╔══

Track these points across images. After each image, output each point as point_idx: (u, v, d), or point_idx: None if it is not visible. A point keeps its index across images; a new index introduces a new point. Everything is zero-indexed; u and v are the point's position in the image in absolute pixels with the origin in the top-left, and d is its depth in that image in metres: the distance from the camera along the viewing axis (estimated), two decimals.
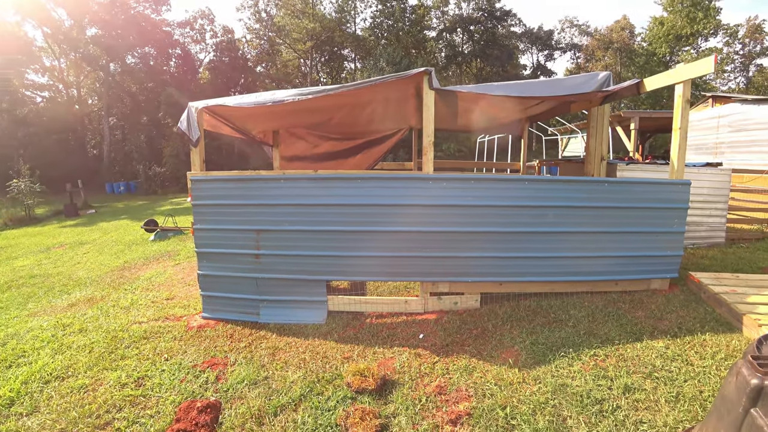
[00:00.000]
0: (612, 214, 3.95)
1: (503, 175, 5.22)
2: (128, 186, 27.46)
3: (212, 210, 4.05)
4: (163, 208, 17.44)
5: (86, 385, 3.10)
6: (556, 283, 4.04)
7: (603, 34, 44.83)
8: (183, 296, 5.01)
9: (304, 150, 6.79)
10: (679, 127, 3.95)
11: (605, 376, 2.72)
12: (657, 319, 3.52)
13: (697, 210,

╚══
╔══

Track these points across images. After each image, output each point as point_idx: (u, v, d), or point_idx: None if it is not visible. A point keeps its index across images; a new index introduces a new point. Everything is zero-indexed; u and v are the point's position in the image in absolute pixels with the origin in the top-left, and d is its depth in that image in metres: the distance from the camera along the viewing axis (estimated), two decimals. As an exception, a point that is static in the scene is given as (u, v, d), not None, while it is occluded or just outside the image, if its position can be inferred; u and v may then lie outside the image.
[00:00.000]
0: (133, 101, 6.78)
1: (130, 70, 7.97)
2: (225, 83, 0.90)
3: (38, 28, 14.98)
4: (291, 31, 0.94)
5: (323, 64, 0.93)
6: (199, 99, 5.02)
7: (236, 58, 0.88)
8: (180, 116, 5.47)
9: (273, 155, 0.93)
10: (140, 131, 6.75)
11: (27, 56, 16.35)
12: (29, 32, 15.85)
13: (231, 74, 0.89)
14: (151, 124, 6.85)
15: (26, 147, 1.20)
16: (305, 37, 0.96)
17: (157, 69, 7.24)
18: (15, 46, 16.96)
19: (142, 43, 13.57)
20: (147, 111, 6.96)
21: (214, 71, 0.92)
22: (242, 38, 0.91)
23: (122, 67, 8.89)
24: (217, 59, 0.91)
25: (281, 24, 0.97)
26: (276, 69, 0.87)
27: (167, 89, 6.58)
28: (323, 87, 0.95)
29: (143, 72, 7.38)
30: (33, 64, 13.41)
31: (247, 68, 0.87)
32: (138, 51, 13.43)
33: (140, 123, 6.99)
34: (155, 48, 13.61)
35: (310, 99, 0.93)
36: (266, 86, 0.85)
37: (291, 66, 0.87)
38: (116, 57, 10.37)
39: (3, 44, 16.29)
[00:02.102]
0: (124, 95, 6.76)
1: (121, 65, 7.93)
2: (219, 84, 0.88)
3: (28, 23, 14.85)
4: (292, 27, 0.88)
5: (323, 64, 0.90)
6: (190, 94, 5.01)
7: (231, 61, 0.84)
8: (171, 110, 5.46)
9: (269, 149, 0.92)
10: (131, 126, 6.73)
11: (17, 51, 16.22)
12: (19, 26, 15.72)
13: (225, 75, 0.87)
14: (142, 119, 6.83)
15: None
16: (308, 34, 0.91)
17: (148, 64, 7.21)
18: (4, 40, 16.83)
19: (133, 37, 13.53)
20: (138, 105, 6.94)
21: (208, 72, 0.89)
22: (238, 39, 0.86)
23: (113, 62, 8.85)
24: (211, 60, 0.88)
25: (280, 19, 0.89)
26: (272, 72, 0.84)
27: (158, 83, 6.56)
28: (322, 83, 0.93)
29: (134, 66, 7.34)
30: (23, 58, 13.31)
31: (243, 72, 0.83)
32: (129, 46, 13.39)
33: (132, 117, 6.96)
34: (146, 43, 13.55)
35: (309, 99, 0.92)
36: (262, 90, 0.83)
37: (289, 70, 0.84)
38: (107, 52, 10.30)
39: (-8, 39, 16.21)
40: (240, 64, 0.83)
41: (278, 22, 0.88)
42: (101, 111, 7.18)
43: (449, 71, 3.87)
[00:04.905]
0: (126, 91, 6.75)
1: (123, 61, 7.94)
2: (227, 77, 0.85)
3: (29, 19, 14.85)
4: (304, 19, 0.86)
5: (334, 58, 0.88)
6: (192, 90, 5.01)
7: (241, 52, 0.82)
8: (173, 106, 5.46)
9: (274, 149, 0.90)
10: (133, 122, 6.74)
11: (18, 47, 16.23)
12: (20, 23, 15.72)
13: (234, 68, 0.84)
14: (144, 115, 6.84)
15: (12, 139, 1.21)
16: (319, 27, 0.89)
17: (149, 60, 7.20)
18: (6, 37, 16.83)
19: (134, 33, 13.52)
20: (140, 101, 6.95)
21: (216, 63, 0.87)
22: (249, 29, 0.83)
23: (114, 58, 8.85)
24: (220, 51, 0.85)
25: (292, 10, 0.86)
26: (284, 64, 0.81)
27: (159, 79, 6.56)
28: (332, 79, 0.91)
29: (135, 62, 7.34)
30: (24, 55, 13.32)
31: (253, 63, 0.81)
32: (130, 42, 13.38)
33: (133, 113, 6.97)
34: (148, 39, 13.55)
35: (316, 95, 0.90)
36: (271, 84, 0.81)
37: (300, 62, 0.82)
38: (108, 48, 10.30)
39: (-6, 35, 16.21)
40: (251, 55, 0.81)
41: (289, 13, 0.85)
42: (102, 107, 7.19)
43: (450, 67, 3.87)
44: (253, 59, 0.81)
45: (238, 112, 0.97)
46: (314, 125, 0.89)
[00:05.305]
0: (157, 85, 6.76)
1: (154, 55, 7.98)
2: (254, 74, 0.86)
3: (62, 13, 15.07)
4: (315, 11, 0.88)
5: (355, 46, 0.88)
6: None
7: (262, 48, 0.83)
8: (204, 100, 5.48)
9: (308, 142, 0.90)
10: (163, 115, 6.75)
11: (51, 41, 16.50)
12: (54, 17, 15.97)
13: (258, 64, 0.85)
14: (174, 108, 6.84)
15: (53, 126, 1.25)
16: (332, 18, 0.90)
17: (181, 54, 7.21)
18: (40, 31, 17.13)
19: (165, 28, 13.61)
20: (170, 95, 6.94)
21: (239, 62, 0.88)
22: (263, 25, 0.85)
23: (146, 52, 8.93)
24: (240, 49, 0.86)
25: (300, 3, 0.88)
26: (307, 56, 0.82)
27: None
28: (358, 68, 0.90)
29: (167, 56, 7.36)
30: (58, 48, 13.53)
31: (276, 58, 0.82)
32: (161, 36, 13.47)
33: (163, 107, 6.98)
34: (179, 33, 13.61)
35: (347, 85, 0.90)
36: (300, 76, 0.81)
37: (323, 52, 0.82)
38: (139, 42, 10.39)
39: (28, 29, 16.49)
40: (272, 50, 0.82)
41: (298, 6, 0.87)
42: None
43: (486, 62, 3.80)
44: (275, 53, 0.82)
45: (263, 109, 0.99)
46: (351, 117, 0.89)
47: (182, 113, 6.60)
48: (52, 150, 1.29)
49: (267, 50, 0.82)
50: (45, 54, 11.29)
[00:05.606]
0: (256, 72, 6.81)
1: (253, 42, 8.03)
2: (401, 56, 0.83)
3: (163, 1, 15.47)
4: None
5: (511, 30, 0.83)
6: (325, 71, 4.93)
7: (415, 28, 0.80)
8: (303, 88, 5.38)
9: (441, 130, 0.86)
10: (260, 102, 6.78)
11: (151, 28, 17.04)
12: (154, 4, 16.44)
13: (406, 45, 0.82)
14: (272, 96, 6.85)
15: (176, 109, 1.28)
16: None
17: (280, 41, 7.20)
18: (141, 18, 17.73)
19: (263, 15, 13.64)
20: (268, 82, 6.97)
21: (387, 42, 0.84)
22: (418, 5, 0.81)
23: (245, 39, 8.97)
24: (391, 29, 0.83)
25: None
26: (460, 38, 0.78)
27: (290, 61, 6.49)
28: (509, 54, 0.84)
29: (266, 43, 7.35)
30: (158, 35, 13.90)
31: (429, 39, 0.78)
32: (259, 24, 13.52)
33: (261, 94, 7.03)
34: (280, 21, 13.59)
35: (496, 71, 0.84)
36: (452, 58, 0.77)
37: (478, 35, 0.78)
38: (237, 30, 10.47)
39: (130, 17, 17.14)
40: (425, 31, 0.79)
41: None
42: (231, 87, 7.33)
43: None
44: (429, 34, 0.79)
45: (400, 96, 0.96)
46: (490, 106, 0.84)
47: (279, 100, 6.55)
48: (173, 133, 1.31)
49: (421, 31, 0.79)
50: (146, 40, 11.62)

╚══

## What is needed
Set down, unchanged, only those lines above that fall between the line with "23: (122, 67, 8.89)" and the line with "39: (3, 44, 16.29)", the two end lines included.

## Written reply
23: (122, 67, 8.89)
24: (217, 59, 0.91)
25: (281, 24, 0.97)
26: (276, 69, 0.87)
27: (167, 89, 6.58)
28: (323, 87, 0.95)
29: (143, 72, 7.38)
30: (33, 64, 13.41)
31: (247, 68, 0.87)
32: (138, 51, 13.43)
33: (140, 123, 6.99)
34: (155, 48, 13.61)
35: (310, 99, 0.93)
36: (266, 86, 0.85)
37: (291, 66, 0.87)
38: (116, 57, 10.37)
39: (3, 44, 16.29)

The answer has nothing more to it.